Пытаюсь нащупать руками стену, чтобы как-то сориентироваться в темноте, но в этот момент чья-то костлявая рука хватает меня за запястье. Втягиваю воздух, чтобы закричать, но другая рука зажимает мне рот и тянет в глубину шахты. Кто-то стискивает мне челюсть с такой силой, что слезы застилают мне глаза. Наконец, я нащупываю кнопку фонарика и освещаю лицо нападающего.
Фарфоровая кожа покрыта толстым слоем пыли. Грязные щеки не видели солнца несколько дней. Темные волосы превратились в огромную всклокоченную копну. Зрачки карих глаз сужены, как у злобной, не терпящей света крысы. От облика этого существа веет безумием и страхом. Оно сжимает мою руку с такой силой, что у меня начинают болеть пальцы. Вырывает у меня фонарик и кладет его себе в карман. Туннель снова погружается во тьму.
Несмотря на все мое изумление, я успеваю сказать:
— Анжела?..
— Близнецы — молодцы, — хрипло шепчет она.

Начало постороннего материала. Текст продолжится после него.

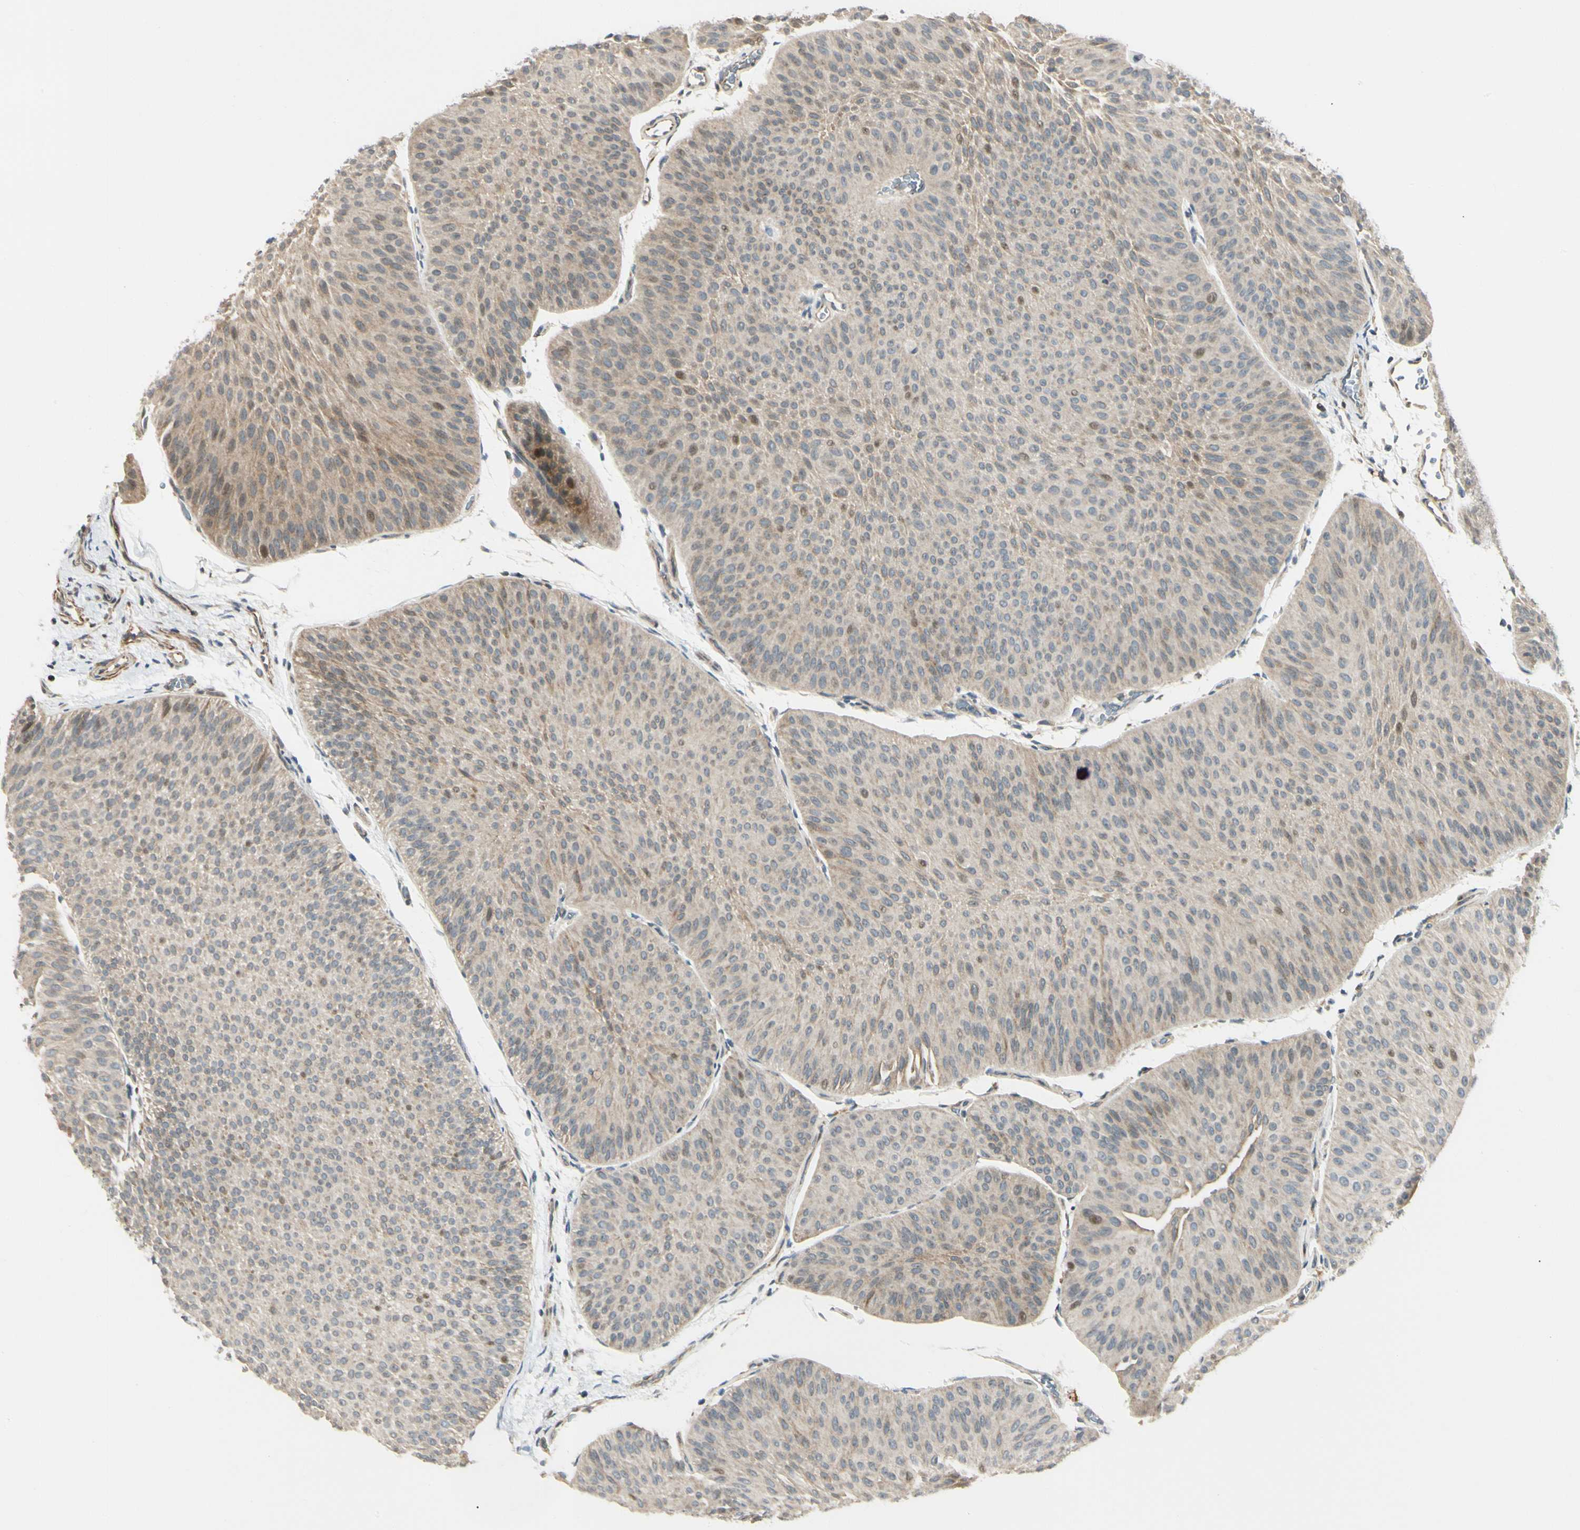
{"staining": {"intensity": "weak", "quantity": ">75%", "location": "cytoplasmic/membranous"}, "tissue": "urothelial cancer", "cell_type": "Tumor cells", "image_type": "cancer", "snomed": [{"axis": "morphology", "description": "Urothelial carcinoma, Low grade"}, {"axis": "topography", "description": "Urinary bladder"}], "caption": "Immunohistochemistry of urothelial carcinoma (low-grade) displays low levels of weak cytoplasmic/membranous positivity in approximately >75% of tumor cells.", "gene": "P4HA3", "patient": {"sex": "female", "age": 60}}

— Шейна? Что случилось? Кто там? — спрашивает Чан. Ее фонарик освещает наши ноги, и Анжела отшатывается в темноту.
— Ты кого-то привела?
— Мне пришлось. Я же ничего не знаю о катакомбах. Но ты… Ты жива!
— С кем ты там говоришь? — доносится голос Чан сквозь отверстие в стене.
Анжела снова сжимает мою руку.
— Надо уходить.
Она поворачивается в сторону главного коридора и начинает что-то быстро объяснять Чан по-французски. Я ничего не понимаю, успеваю только отметить, что за три года она почти избавилась от акцента. Ее плечи распрямляются, она машет рукой у правого бедра — у нее это всегда означало отказ. Моя сестра, как всегда, включает обаяние, пусть мы глубоко под землей и неизвестно, когда она последний раз принимала душ. Анжела хихикает, а Чан только кивает. Анжела делает еще один плавный жест рукой и поворачивается ко мне в темноте.